■ Problem details: All lines of the records below that contain the word "back" must be listed.

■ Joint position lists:
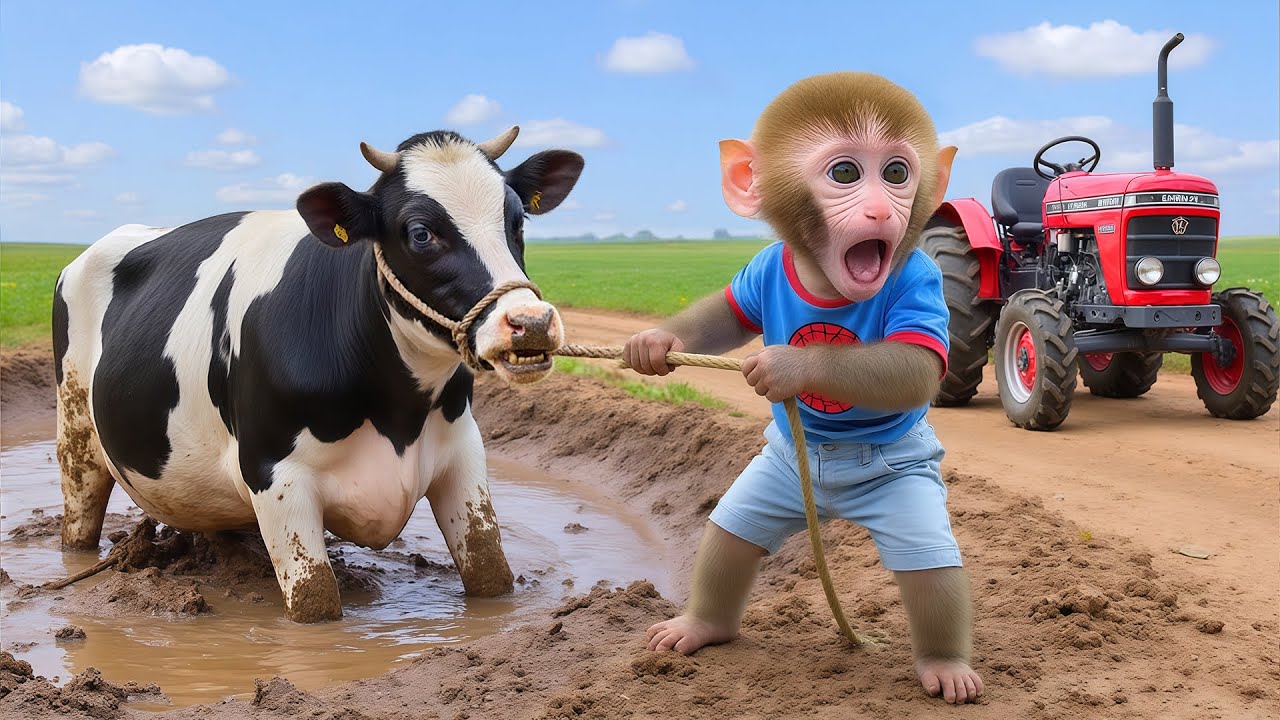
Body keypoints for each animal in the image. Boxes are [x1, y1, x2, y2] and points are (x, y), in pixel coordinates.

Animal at [53, 127, 583, 622]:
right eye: (420, 232)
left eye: (517, 220)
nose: (531, 322)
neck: (398, 411)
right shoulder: (274, 474)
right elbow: (316, 604)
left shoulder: (462, 454)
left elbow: (491, 574)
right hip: (76, 435)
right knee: (79, 513)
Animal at [624, 72, 982, 704]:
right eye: (844, 173)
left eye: (897, 172)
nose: (879, 210)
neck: (825, 285)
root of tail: (835, 498)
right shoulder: (762, 268)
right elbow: (725, 313)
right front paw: (654, 343)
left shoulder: (920, 281)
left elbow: (914, 364)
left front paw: (787, 366)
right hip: (773, 483)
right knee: (728, 541)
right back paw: (699, 627)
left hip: (909, 492)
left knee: (932, 575)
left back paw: (945, 667)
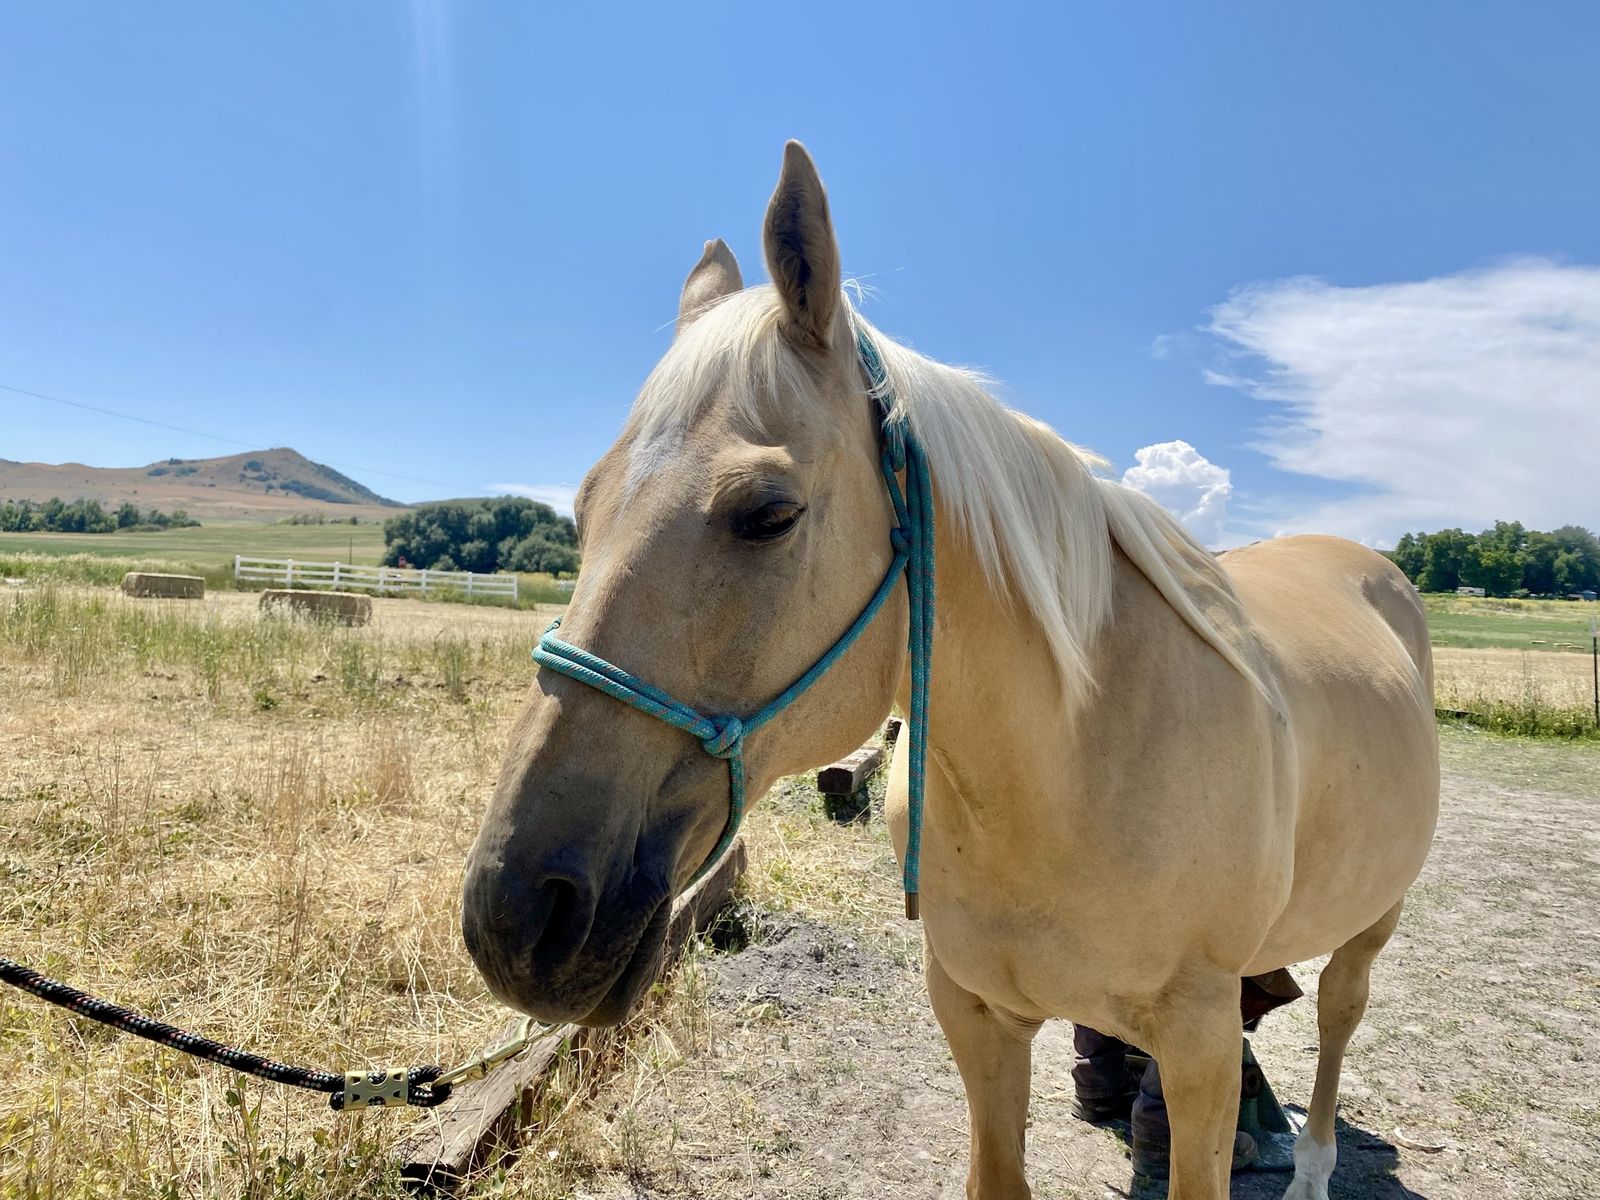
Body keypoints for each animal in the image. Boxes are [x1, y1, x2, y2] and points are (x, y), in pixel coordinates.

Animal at [461, 142, 1439, 1200]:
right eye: (583, 510)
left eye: (768, 513)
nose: (517, 917)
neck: (1069, 770)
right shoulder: (973, 1010)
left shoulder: (1203, 1041)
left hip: (1373, 919)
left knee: (1340, 1011)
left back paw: (1311, 1165)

■ Written answer:
right back paw: (699, 627)
left back paw: (945, 667)
left back paw: (1311, 1165)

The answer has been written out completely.